Di questo se ne sono accorti in molti, a cominciare da Sabina Guzzanti che su Twitter - social network neo eletto luogo deputato alle diatribe tra VIP - ha definito lo show “noioso” beccandosi per tutta risposta un “rosicona” dal diretto interessato, che ha talmente preso sul serio l’incidenza popolare di Twitter da titolare il suo titolo con un hashtag.

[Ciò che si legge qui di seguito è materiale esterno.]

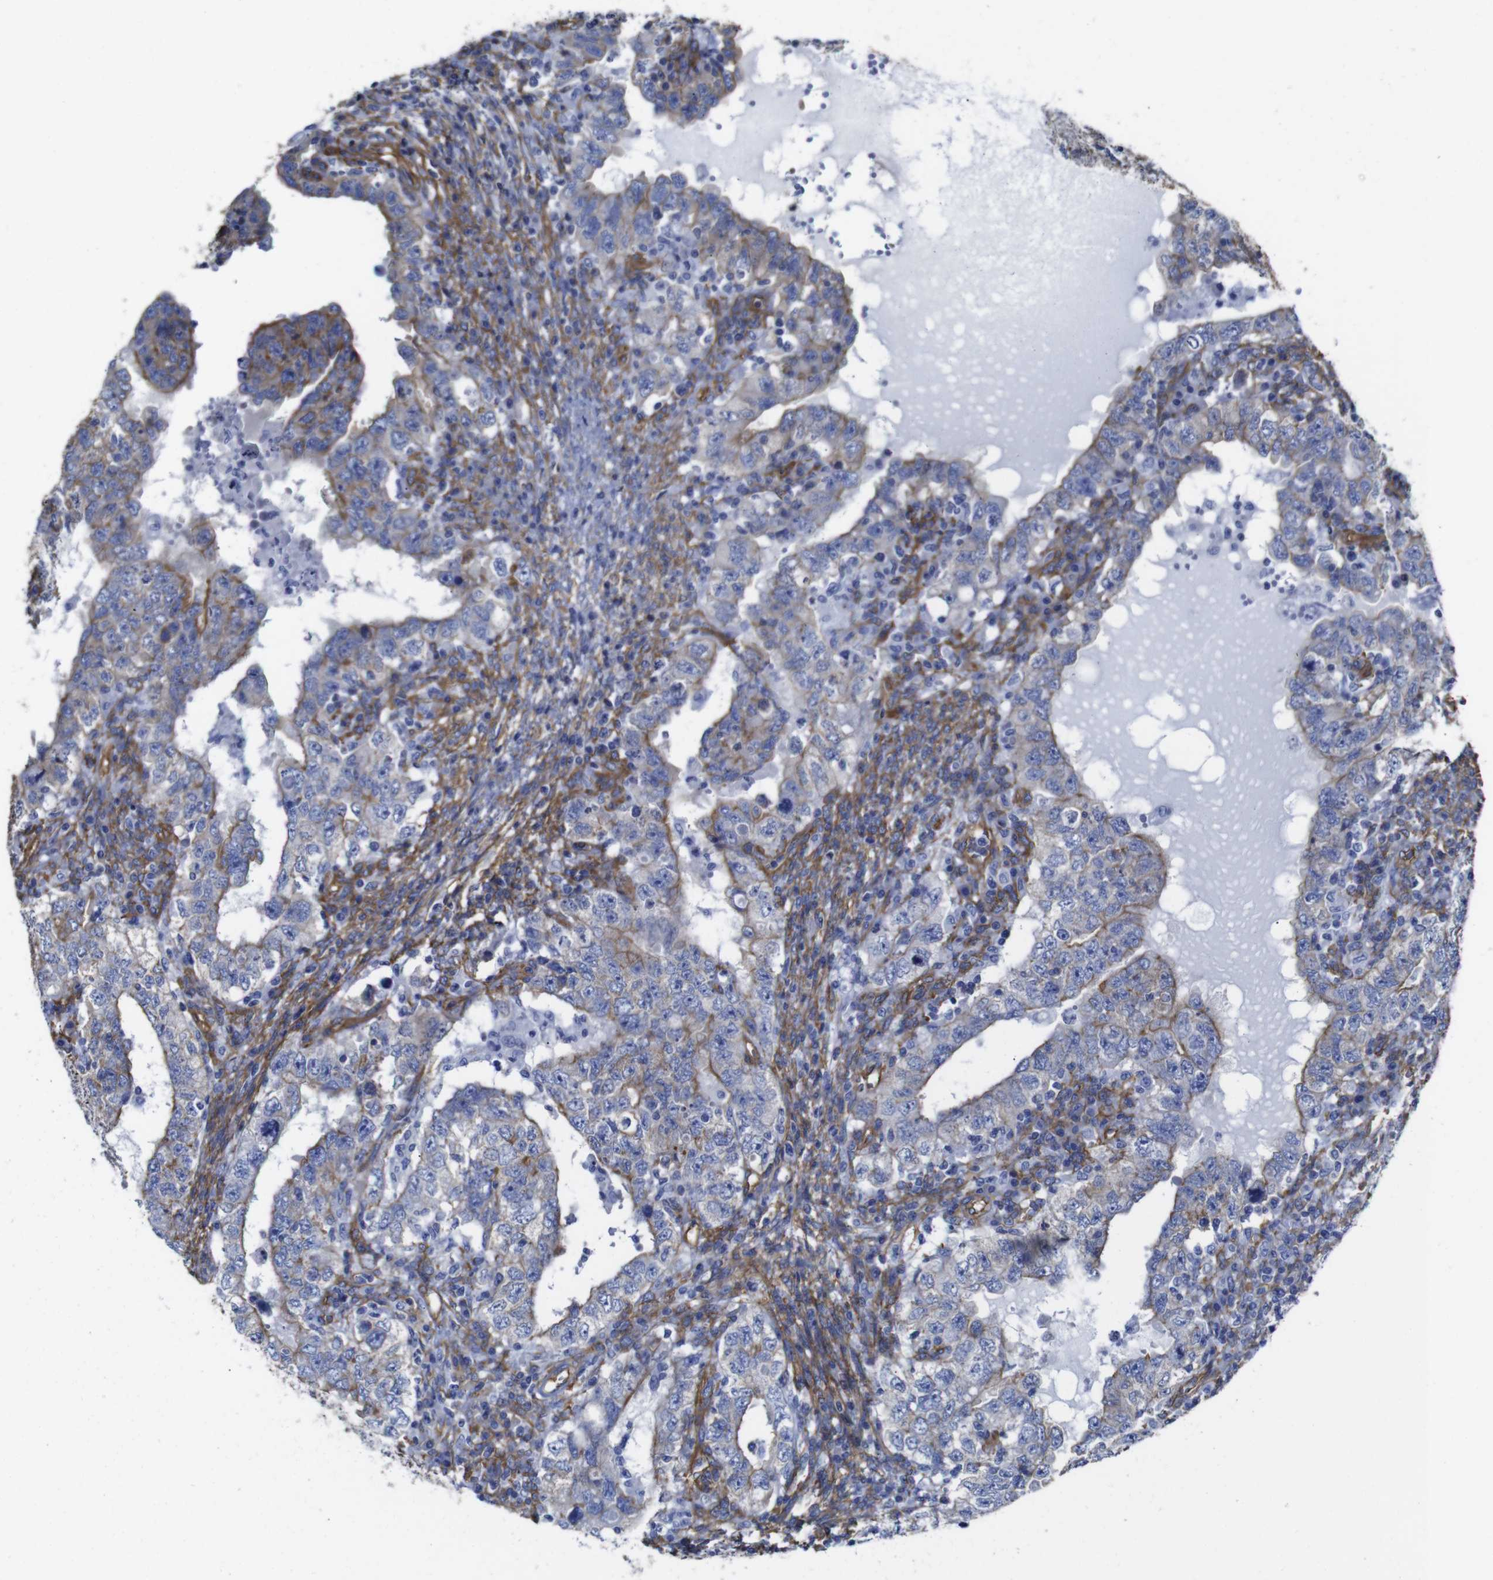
{"staining": {"intensity": "moderate", "quantity": "<25%", "location": "cytoplasmic/membranous"}, "tissue": "testis cancer", "cell_type": "Tumor cells", "image_type": "cancer", "snomed": [{"axis": "morphology", "description": "Carcinoma, Embryonal, NOS"}, {"axis": "topography", "description": "Testis"}], "caption": "Immunohistochemical staining of testis embryonal carcinoma reveals moderate cytoplasmic/membranous protein staining in about <25% of tumor cells.", "gene": "SPTBN1", "patient": {"sex": "male", "age": 26}}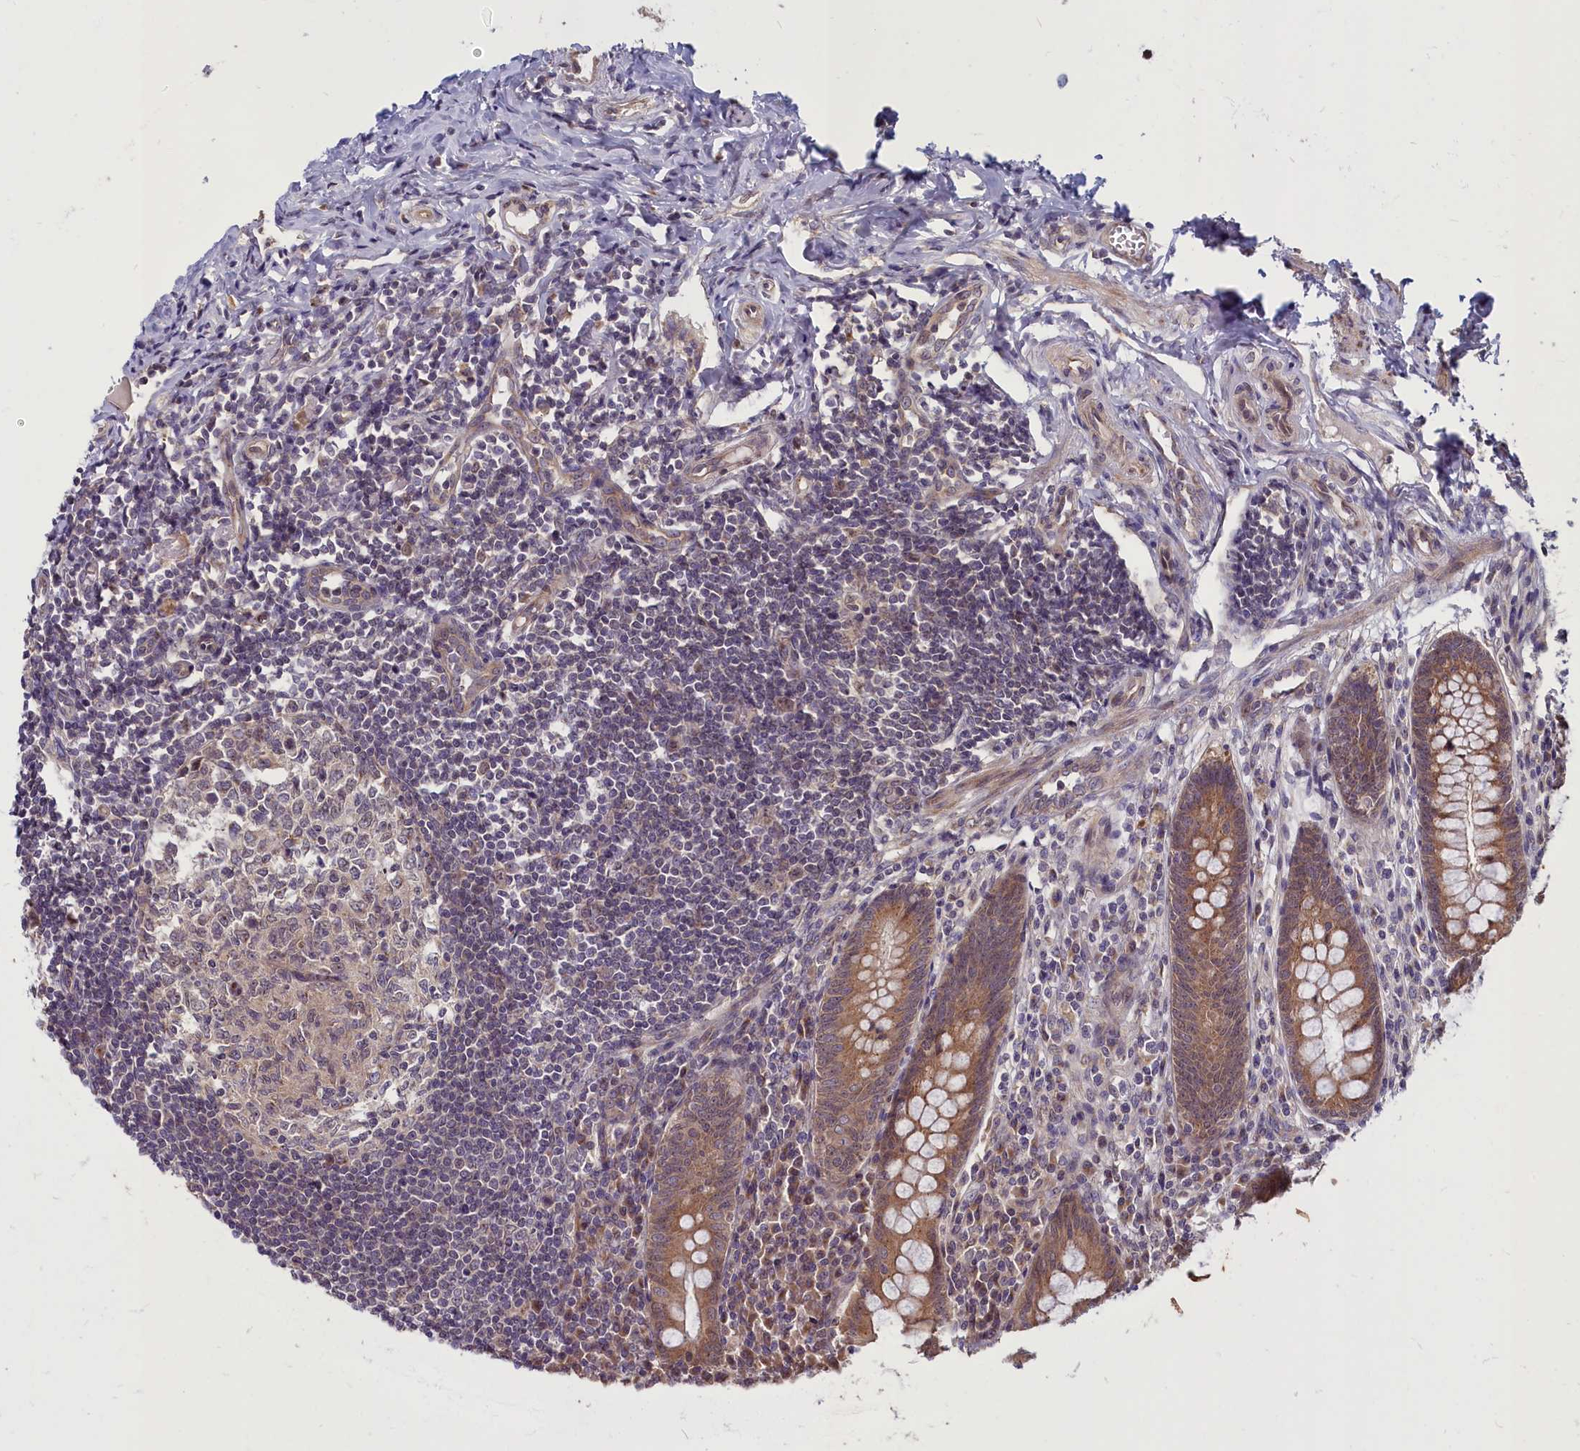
{"staining": {"intensity": "strong", "quantity": ">75%", "location": "cytoplasmic/membranous"}, "tissue": "appendix", "cell_type": "Glandular cells", "image_type": "normal", "snomed": [{"axis": "morphology", "description": "Normal tissue, NOS"}, {"axis": "topography", "description": "Appendix"}], "caption": "Immunohistochemistry (IHC) histopathology image of normal human appendix stained for a protein (brown), which shows high levels of strong cytoplasmic/membranous expression in about >75% of glandular cells.", "gene": "ENSG00000274944", "patient": {"sex": "female", "age": 33}}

Attacchi sono arrivati anche dallo scrittore Fulvio Abbate che ne ha criticato il tasso di correttezza politica, troppo vicino al neutro, definendolo “San Fiorello da Valtur” e accusandolo di scimmiottare un “Bagaglino dal volto umano”.

Dall’altra parte, quella degli entusiasti dirigenti Rai, Lei in primis, si sottolinea la superlativa professionalità di Fiorello. Uno showman in grado di attirare sia quello che potremmo definire un pubblico “colto e raffinato” che la più vasta platea “nazionalpopolare” proprio in virtù della sua maestria di intrattenitore, di personaggio completo che agilmente alterna qualità canore e comiche riuscendo a dialogare col pubblico con toni brillanti.. Un Walter chiari del 21° secolo, come lo ha definito il mentore Maurizio Costanzo, che possiede il taumaturgico potere di donare spensieratezza e allontanare - seppur per poco - la problematicità che invade il vivere odierno.

Così non si può far altro se non pensare che l’Italia di Fiorello assomigli fin troppo all’Italia di questa “nuova era” Monti: un’Italia vecchia, docile e assolutamente immobile. Professionale, certo, impeccabile nel suo ruolo, ma inevitabilmente stantia. Dove ai giovani non resta che imitare i vecchi e sperare che, come in quello studio, il passato possa rivivere. Dove le lungaggini diventano atmosfera, la noia concentrazione e le banalità si trasformano in memoria storica. E la crisi, per qualche ora, non si sente più.